◆ **Instruksi Kerja**
Susun baris-baris data sebagai tabel Markdown dengan kolom Nomor dan Teks. Mulailah dari baris pertama data, berhenti setelah baris yang memuat "обработки реквизитов банковской", lewati baris kosong, dan jangan sertakan gambar dalam jawaban.

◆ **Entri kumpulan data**
┌──

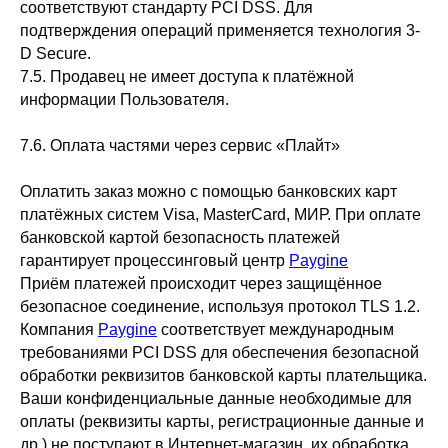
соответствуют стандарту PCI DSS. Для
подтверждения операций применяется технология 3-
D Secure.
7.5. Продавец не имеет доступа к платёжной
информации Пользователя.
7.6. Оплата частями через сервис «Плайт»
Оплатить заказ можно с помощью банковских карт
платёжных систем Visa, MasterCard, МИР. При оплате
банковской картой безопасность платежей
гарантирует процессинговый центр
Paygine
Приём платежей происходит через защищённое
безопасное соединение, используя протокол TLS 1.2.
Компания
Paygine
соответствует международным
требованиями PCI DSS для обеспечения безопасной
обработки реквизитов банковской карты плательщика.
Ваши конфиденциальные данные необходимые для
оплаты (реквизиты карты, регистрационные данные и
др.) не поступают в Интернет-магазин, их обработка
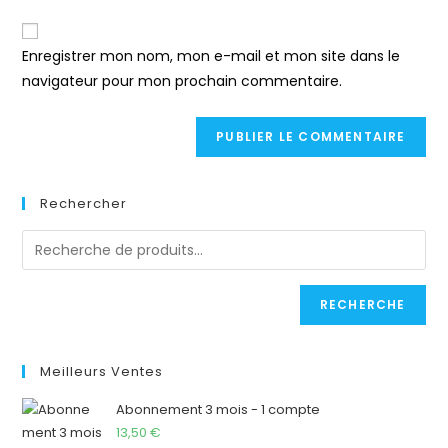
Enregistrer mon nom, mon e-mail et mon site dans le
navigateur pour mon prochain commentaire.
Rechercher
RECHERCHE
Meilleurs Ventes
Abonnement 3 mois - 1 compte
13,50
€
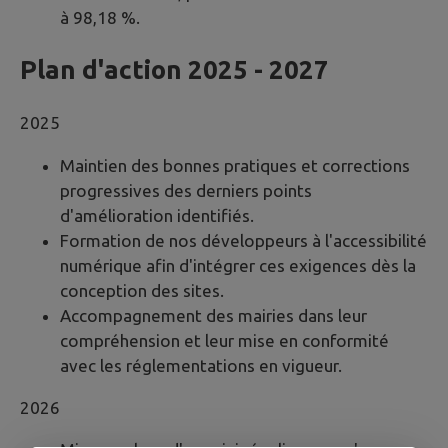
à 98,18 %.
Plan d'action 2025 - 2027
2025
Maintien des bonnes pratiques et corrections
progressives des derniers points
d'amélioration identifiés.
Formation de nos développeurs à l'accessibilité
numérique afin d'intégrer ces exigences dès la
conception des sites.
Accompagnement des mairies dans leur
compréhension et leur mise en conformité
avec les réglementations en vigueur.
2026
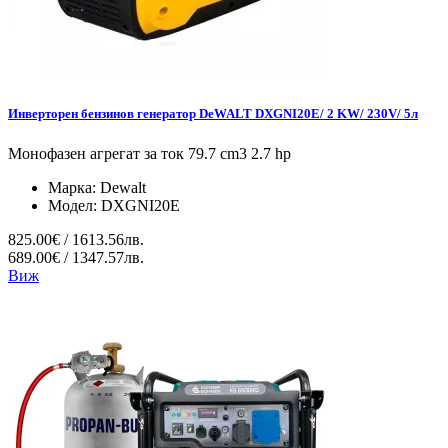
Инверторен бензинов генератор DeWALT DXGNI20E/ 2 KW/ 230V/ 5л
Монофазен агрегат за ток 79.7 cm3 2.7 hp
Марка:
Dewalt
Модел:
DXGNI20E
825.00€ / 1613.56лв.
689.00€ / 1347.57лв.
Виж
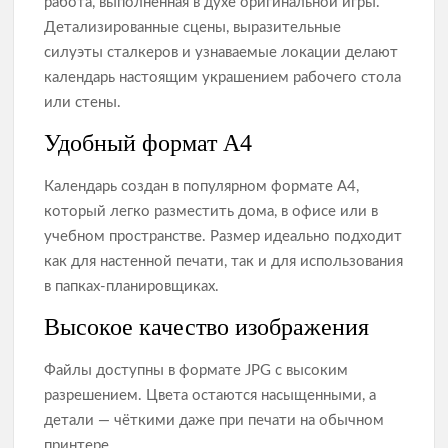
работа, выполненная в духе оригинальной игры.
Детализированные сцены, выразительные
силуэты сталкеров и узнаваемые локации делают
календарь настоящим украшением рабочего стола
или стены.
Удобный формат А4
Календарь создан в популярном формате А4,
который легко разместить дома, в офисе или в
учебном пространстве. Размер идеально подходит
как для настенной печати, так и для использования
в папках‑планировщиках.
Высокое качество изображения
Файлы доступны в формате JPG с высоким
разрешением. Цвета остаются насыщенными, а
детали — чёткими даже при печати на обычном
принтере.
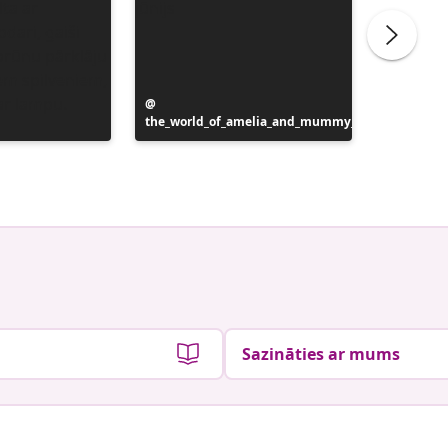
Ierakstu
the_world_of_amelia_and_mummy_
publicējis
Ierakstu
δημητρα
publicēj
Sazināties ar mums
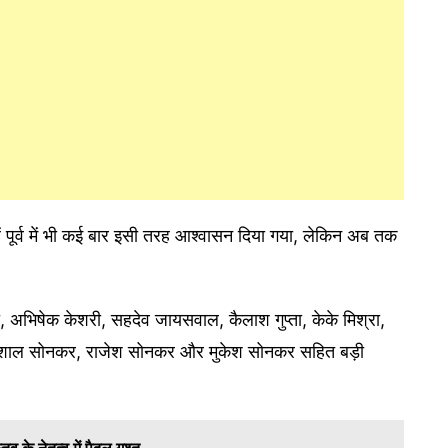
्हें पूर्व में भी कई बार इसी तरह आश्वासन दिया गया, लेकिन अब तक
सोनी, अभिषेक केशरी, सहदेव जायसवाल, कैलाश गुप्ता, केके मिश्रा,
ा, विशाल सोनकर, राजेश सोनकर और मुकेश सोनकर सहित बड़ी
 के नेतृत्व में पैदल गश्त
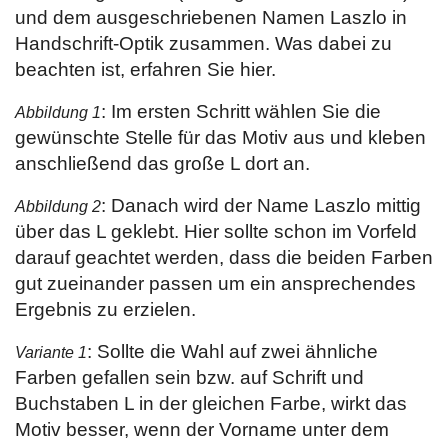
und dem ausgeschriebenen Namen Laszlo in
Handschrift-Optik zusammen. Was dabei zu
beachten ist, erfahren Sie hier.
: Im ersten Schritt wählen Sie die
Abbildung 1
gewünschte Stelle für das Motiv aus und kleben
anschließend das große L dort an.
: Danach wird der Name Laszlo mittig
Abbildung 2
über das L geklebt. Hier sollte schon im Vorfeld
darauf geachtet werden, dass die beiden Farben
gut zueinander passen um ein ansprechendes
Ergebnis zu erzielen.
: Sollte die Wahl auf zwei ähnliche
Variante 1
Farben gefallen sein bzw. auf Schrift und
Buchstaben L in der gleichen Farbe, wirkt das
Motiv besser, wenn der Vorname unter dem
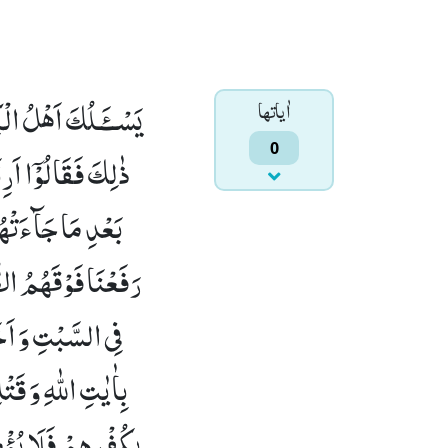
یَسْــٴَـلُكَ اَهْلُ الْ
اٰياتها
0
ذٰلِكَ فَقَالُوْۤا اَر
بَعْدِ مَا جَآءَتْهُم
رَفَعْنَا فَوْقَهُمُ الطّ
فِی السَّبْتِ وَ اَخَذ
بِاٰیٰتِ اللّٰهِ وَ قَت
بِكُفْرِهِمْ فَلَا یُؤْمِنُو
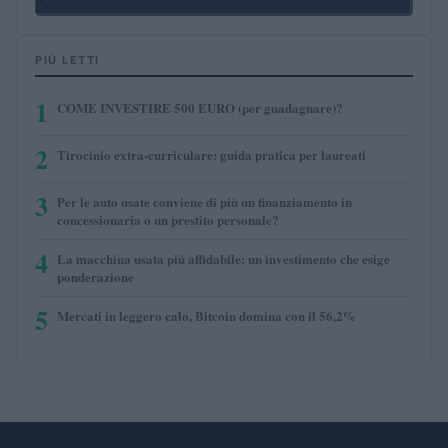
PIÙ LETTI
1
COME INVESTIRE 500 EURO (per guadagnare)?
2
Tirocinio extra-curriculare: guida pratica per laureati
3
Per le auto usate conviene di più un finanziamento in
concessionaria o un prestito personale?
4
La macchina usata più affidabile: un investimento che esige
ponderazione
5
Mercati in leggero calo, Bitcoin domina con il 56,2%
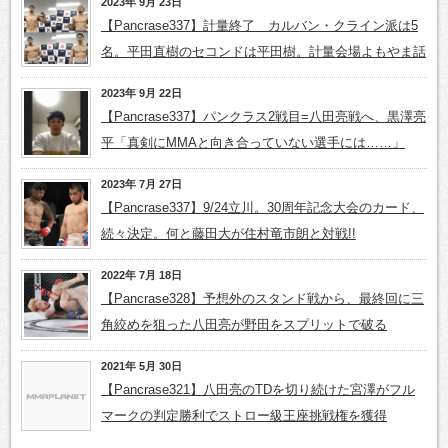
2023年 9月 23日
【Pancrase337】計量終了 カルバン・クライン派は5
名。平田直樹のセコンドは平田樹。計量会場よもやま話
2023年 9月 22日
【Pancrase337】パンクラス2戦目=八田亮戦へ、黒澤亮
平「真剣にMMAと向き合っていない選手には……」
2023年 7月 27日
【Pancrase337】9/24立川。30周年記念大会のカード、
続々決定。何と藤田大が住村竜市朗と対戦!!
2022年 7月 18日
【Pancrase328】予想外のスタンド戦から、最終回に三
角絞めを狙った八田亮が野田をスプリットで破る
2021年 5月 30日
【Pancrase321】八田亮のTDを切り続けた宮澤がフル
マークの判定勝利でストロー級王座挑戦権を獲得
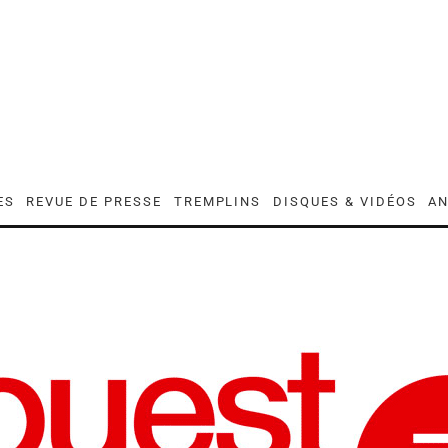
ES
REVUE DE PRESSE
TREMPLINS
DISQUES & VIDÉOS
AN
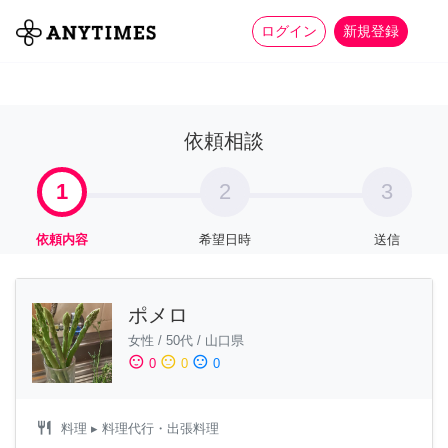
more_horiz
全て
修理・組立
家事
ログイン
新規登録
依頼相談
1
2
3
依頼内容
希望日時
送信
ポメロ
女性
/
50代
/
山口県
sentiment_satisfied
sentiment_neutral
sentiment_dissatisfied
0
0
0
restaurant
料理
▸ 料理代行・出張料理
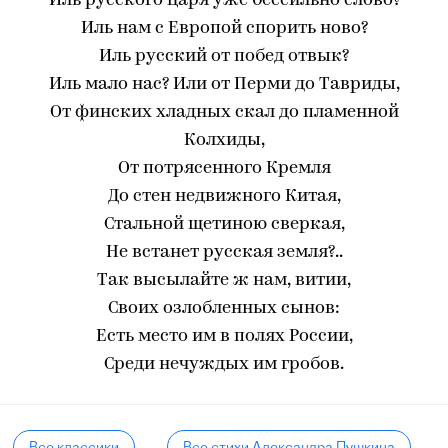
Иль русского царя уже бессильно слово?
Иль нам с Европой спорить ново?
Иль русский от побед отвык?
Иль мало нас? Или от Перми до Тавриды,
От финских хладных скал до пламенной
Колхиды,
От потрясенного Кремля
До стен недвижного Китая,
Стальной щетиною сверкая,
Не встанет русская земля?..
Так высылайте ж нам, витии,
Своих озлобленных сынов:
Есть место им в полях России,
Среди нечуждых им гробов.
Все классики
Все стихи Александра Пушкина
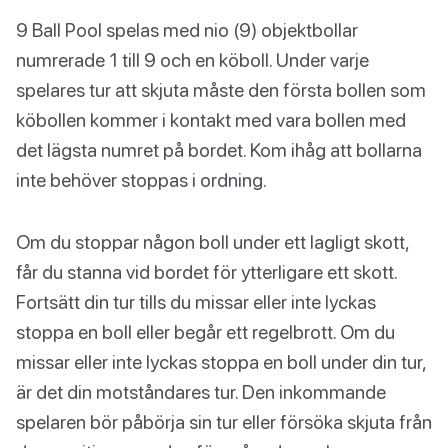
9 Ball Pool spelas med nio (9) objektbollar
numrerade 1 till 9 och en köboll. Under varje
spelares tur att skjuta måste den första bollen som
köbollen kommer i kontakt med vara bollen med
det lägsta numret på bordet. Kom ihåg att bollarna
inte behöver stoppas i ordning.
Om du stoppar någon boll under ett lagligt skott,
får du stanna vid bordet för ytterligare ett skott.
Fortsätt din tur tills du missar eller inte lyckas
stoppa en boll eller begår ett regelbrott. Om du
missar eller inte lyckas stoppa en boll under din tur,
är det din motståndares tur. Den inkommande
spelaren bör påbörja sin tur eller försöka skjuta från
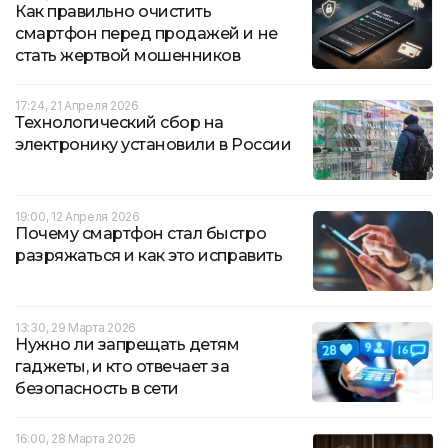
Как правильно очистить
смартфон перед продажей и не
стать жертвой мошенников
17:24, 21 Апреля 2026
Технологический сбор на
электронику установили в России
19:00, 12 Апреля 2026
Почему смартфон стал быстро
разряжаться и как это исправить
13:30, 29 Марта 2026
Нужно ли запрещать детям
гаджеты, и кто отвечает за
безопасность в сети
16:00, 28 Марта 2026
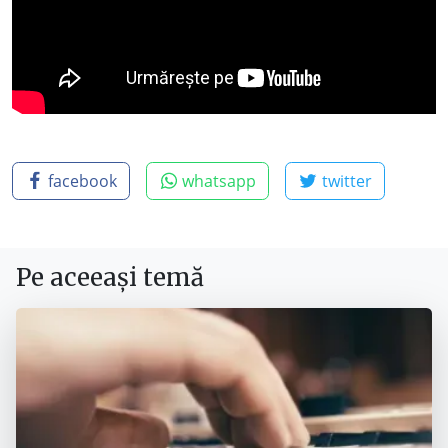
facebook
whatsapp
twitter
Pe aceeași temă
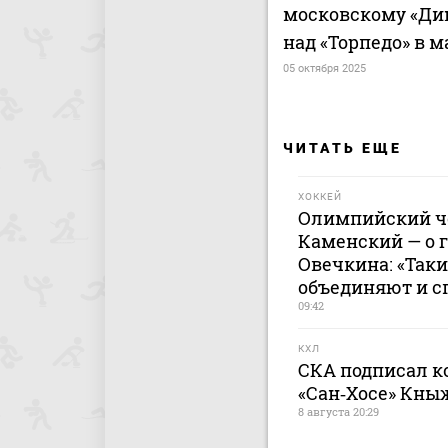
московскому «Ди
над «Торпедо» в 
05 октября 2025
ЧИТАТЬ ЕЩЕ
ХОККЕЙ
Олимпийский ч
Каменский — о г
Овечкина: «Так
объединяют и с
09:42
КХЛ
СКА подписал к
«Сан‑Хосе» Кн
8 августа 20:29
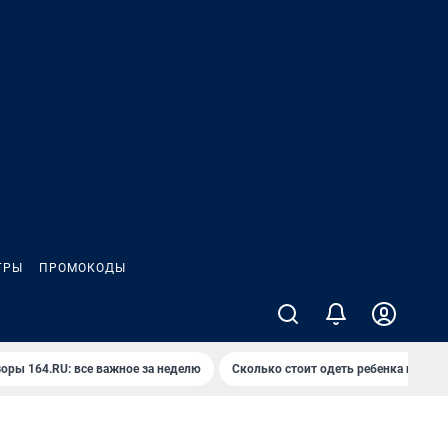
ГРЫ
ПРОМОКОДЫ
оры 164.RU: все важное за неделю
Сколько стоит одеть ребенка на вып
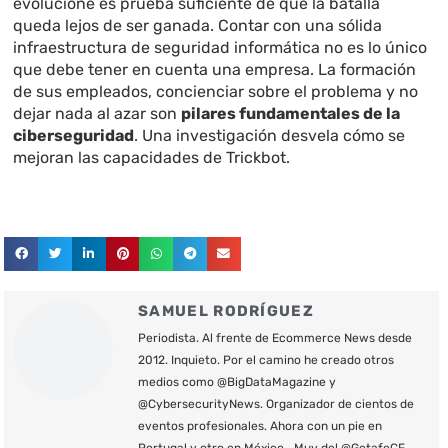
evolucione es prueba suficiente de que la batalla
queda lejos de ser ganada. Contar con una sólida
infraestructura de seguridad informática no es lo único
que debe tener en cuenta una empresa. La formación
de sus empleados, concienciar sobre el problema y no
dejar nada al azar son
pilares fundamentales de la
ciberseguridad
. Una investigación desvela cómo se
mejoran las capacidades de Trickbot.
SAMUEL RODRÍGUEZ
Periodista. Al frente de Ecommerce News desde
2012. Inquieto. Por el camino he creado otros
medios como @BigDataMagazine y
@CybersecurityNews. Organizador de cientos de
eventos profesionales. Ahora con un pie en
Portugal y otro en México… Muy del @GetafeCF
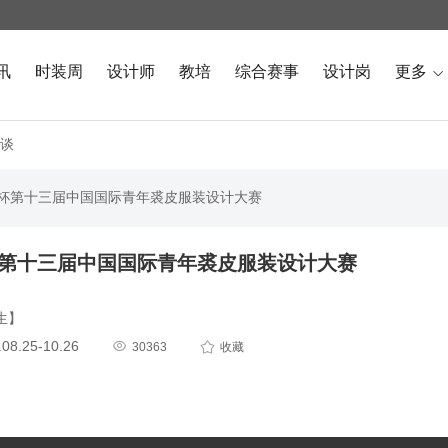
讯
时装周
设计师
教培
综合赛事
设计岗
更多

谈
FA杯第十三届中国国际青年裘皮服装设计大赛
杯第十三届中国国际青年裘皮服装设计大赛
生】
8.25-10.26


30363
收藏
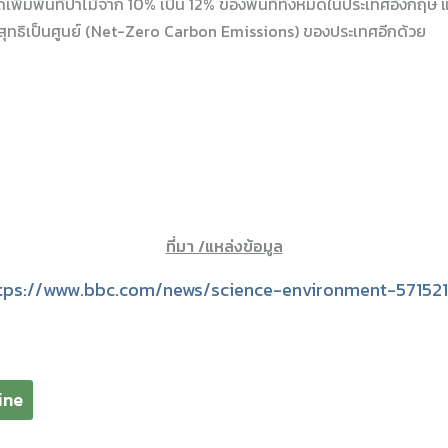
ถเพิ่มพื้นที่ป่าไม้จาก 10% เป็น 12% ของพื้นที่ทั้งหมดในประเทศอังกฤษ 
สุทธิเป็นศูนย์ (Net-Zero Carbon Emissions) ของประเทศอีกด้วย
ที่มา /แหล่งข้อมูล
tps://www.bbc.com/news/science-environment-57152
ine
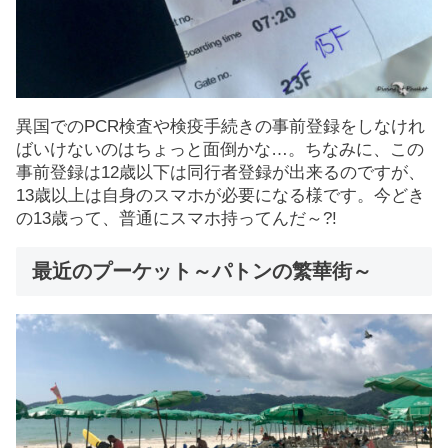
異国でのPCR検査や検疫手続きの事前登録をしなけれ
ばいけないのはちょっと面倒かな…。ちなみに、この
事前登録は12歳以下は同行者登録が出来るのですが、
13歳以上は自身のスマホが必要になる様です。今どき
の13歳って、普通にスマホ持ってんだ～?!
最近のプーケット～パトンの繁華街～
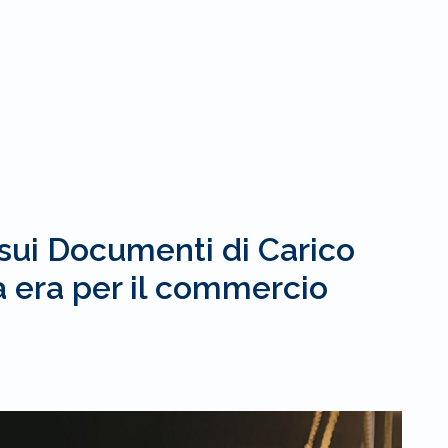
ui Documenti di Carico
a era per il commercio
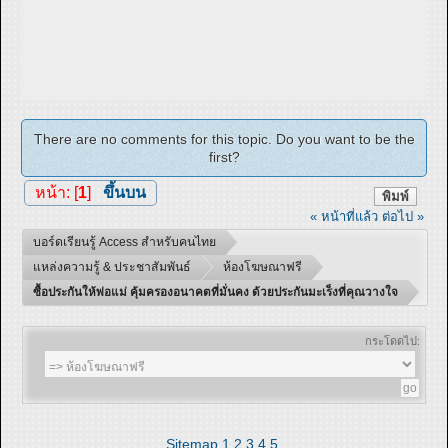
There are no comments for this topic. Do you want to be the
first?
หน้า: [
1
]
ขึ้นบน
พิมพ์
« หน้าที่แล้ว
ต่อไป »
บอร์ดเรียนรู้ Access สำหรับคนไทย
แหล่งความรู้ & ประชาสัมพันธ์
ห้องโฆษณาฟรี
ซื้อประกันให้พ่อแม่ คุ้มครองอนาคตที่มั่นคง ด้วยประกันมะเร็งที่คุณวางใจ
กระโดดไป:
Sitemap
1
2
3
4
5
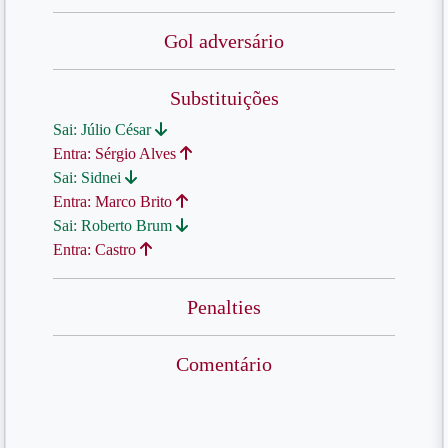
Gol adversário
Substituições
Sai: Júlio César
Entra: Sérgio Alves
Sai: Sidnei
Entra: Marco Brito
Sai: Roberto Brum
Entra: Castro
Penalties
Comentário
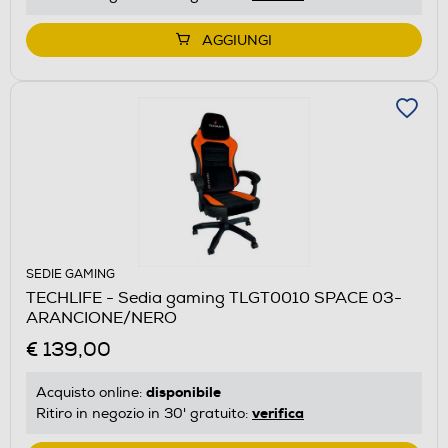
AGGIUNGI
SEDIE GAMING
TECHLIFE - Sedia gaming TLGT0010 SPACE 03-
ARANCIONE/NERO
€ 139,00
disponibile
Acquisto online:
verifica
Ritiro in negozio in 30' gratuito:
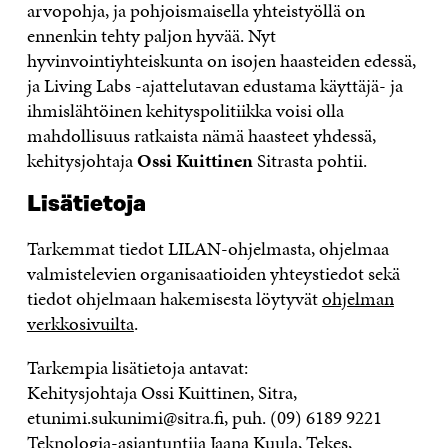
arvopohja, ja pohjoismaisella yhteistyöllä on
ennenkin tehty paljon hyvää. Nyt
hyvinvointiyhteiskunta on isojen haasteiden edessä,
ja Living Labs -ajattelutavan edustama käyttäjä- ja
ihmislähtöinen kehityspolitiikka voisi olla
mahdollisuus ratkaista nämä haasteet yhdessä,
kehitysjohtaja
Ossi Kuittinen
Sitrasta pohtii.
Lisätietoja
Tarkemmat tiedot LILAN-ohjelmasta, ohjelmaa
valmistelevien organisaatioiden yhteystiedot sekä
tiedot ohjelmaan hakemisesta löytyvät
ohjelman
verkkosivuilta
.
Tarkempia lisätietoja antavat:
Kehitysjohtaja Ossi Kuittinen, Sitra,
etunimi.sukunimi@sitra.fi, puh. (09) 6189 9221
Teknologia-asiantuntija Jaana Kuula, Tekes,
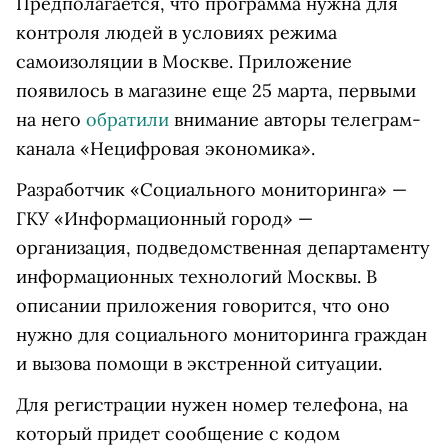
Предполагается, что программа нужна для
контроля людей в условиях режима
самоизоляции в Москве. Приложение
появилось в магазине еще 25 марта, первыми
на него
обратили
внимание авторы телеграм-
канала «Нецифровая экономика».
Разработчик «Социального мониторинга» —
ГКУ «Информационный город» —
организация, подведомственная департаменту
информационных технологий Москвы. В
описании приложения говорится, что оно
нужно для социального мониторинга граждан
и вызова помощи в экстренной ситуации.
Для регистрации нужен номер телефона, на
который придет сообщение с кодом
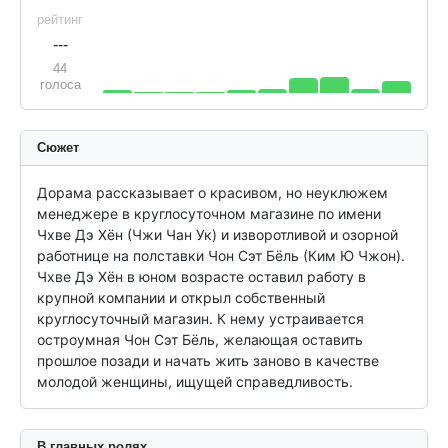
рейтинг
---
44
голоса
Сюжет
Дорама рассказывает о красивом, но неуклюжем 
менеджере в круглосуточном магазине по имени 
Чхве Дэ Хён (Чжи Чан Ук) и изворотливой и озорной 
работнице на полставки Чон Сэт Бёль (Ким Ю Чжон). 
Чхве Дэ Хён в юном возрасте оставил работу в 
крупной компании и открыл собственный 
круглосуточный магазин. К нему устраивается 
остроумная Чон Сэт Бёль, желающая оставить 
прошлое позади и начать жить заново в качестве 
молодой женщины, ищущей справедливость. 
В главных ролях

└──

◆ **Kotak Jawaban**
| Nomor | Teks |
|---|---|
| 1 | соответствуют стандарту PCI DSS. Для |
| 2 | подтверждения операций применяется технология 3- |
| 3 | D Secure. |
| 4 | 7.5. Продавец не имеет доступа к платёжной |
| 5 | информации Пользователя. |
| 6 | 7.6. Оплата частями через сервис «Плайт» |
| 7 | Оплатить заказ можно с помощью банковских карт |
| 8 | платёжных систем Visa, MasterCard, МИР. При оплате |
| 9 | банковской картой безопасность платежей |
| 10 | гарантирует процессинговый центр |
| 11 | Paygine |
| 12 | Приём платежей происходит через защищённое |
| 13 | безопасное соединение, используя протокол TLS 1.2. |
| 14 | Компания |
| 15 | Paygine |
| 16 | соответствует международным |
| 17 | требованиями PCI DSS для обеспечения безопасной |
| 18 | обработки реквизитов банковской карты плательщика. |